I’m married and a homebody but I’m very conscious that friendships can slip into nothing if effort is made, that’s why I force myself to be sociable because I know once I arrive I have a lot of fun!

I also don’t cancel meet-ups last minute unless it’s a dire emergency and I’m very understanding when friends need to cancel.

One thing I have done is go away less with my single friends and I really want to change that as I’m just realising the impact on a friend who only ever went away with me and her family.

dreamingbohemian · 04/06/2021 14:39

I can't believe some people would rather have a day chilling at home than go out and see friends.
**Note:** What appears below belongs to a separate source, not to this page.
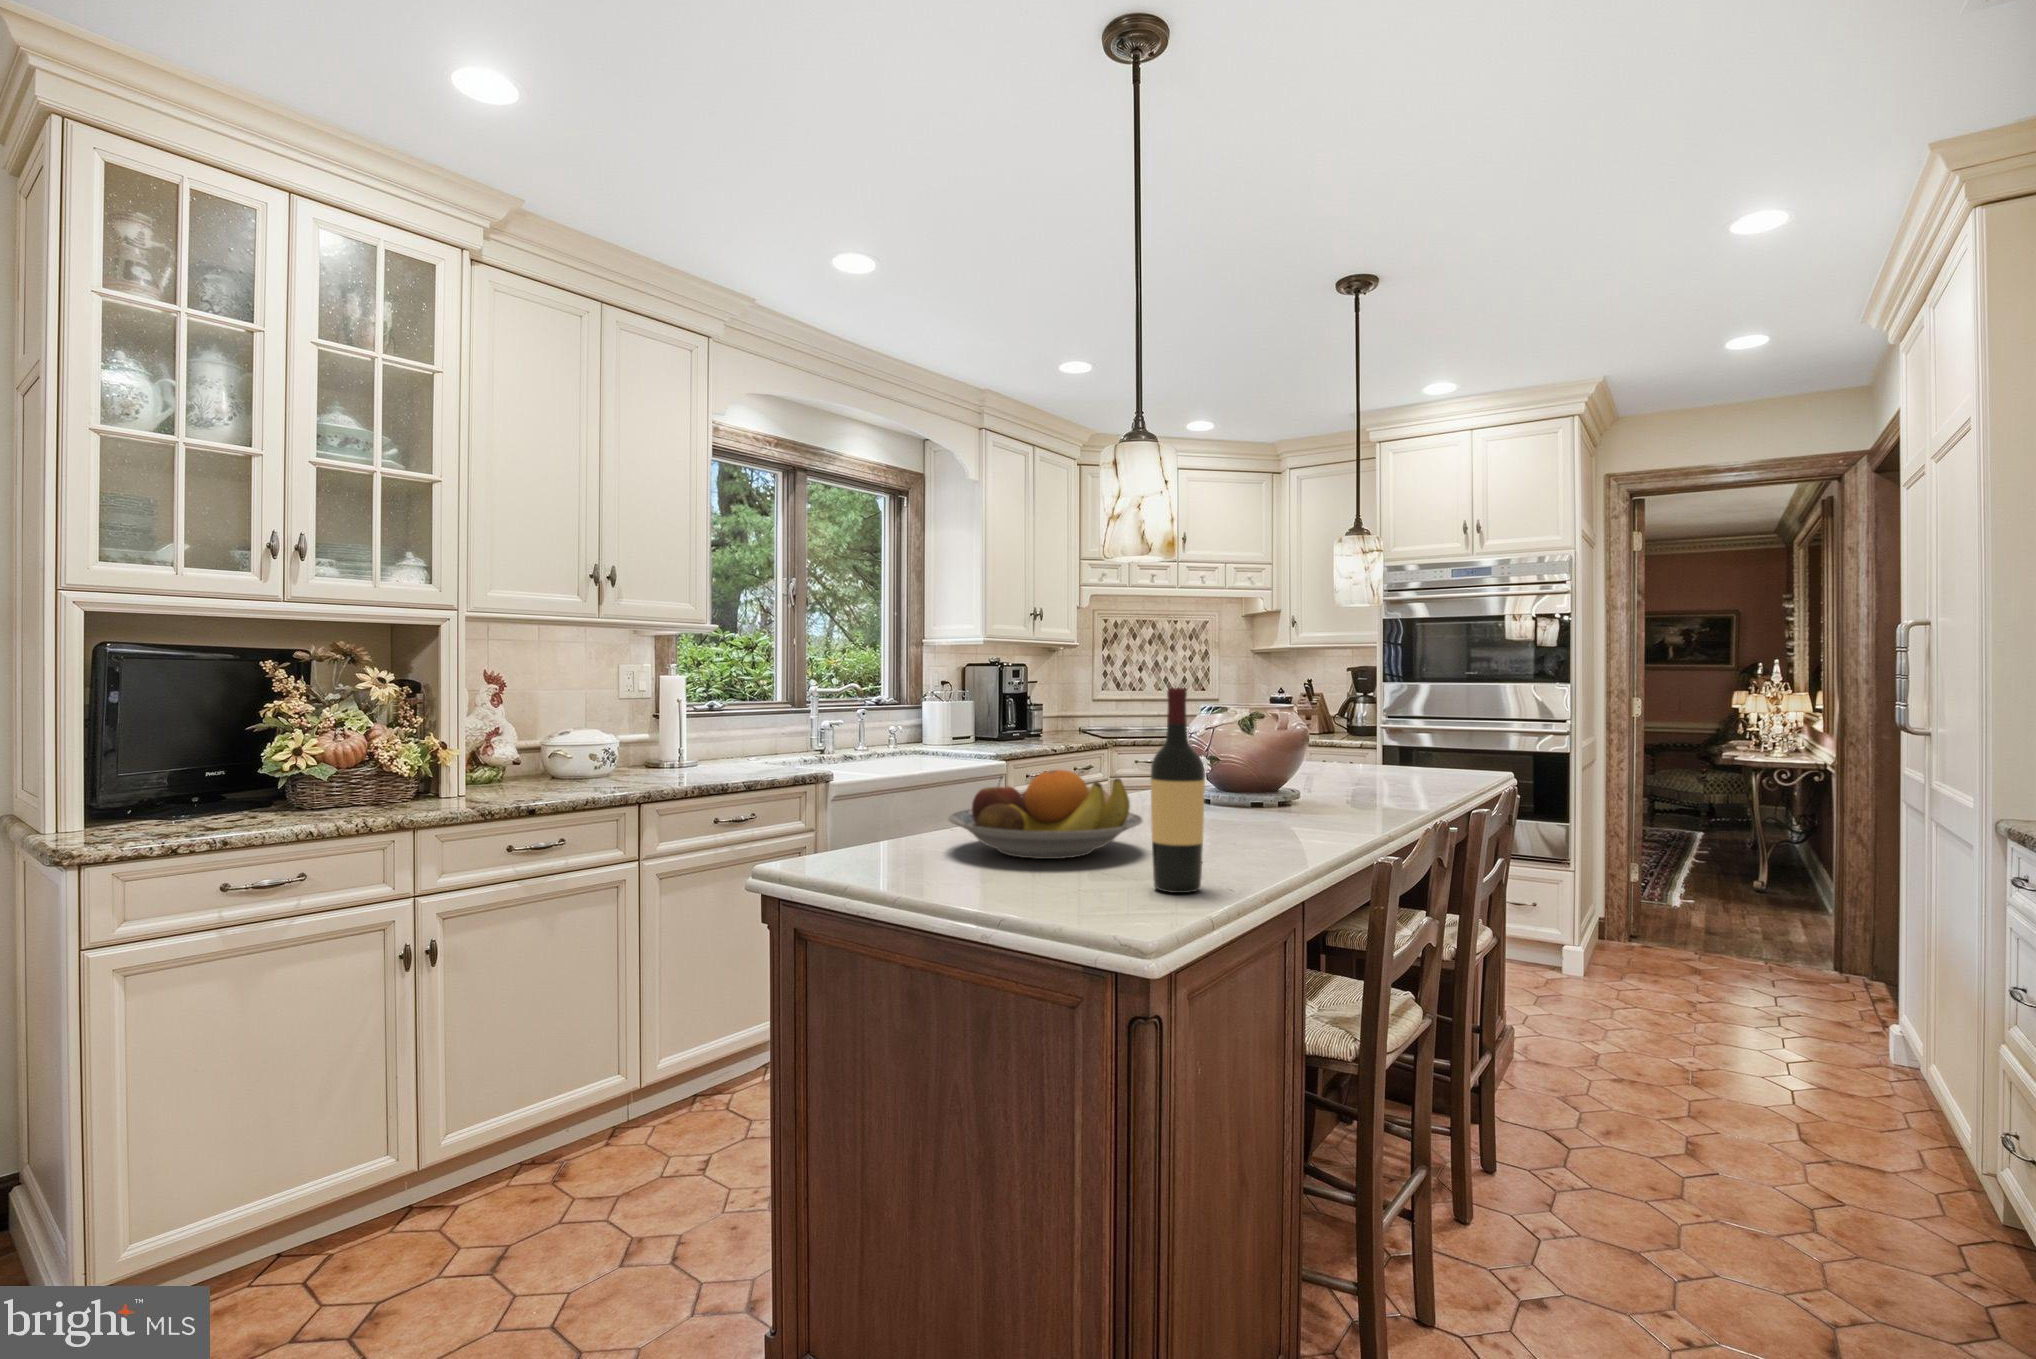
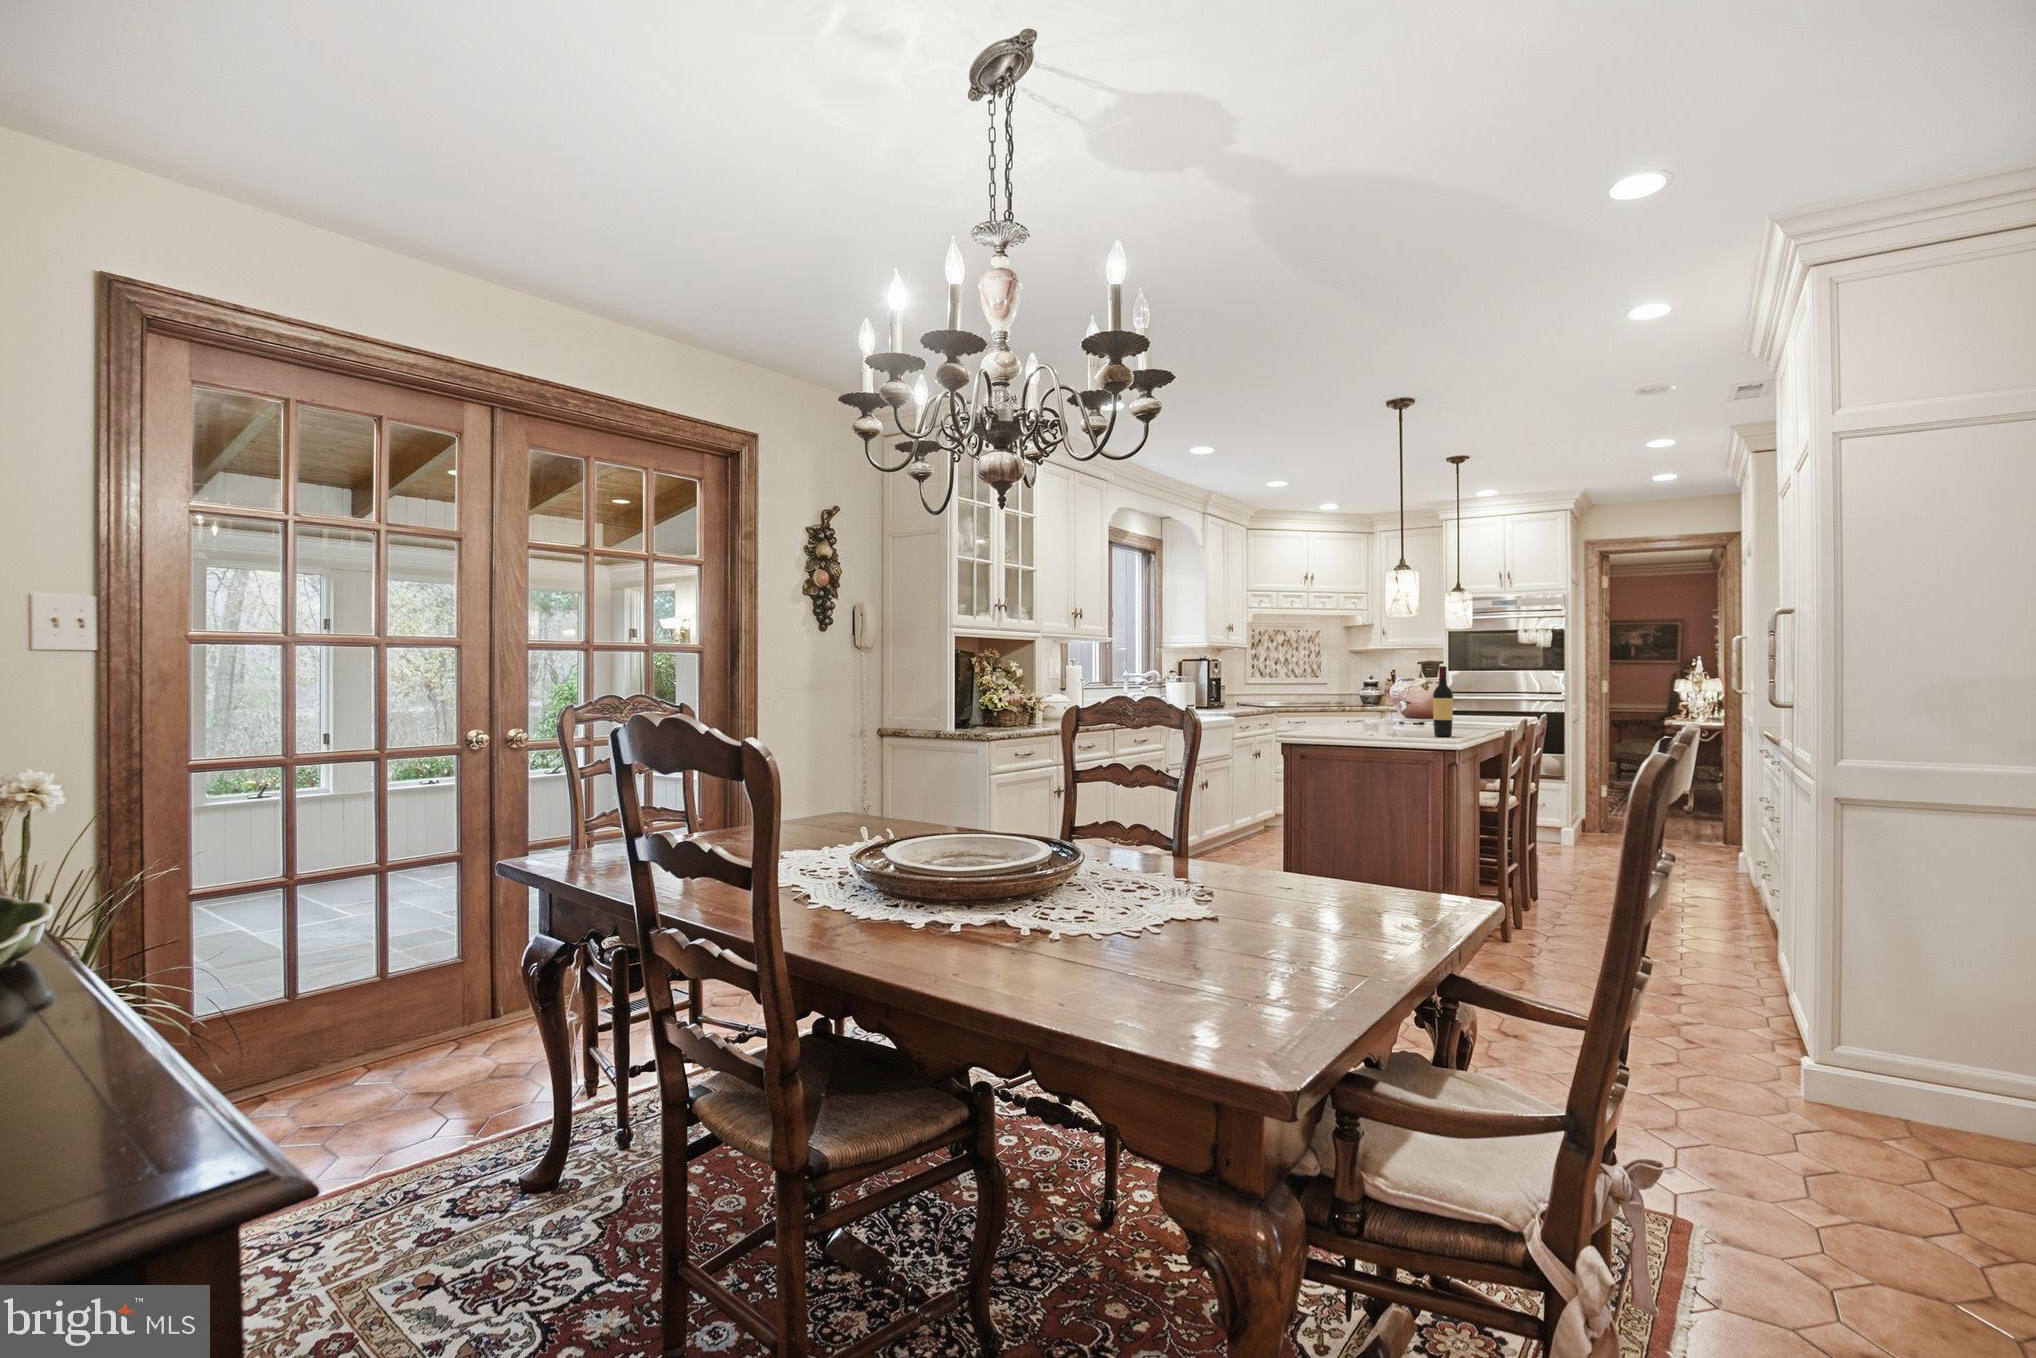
fruit bowl: present [948,770,1143,859] -> none [1332,700,1413,733]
But why is this so hard to believe?

Clearly some people just don't need to socialise so much and there's nothing wrong with that.

Personally I do socialise quite a lot but there are times I just really need a quiet day at home, why is that weird.

soreenqueen21 · 04/06/2021 14:41

This reply has been deleted

Message withdrawn at poster's request.

SomewhereInbetween1 · 04/06/2021 14:41

If I say I'm busy, it's not always a case of doing things, but I'm busy with plans to unwind and relax.

Ellpellwood · 04/06/2021 14:44

Even on days or evenings we're both off, we'll still sometimes make separate plans.

Yeah well, I don't want to. Because he's my favourite person to spend time with when I'm not working, cleaning or looking after a toddler.

Xmasbaby11 · 04/06/2021 14:47

Could be loads of reasons for this op but basically your friendship group aren't up for socialising often. You can't change this so need to expand your circle of friends.

When I was 27 I was single and living in London. I went out 4 nights a week and sometimes away at weekends. This was normal for me and my peers many of whom were coupled up, however I had lots of different friends so not reliant on one group. It was a happy time for me - I'm sociable and you never run out of things to do in London!

I am 45 now, married with kids, obviously do not go out 4x a week but still v sociable and have wonderful friends who I value and see as much as I can.

I think you need to find your people. Best of luck.

SisterBeaverhausen · 04/06/2021 14:47

I struggle with social anxiety. I would much rather say I'm busy then say I'm afraid to go out.

Maybe that could be happening. Especially after a year of on and off lockdowns. People may not be ready to go out yet which is reasonable.

Also they might just be busy. I've got a day off but have only just sat down. I can't tell you a single thing I've done today but I've been busy.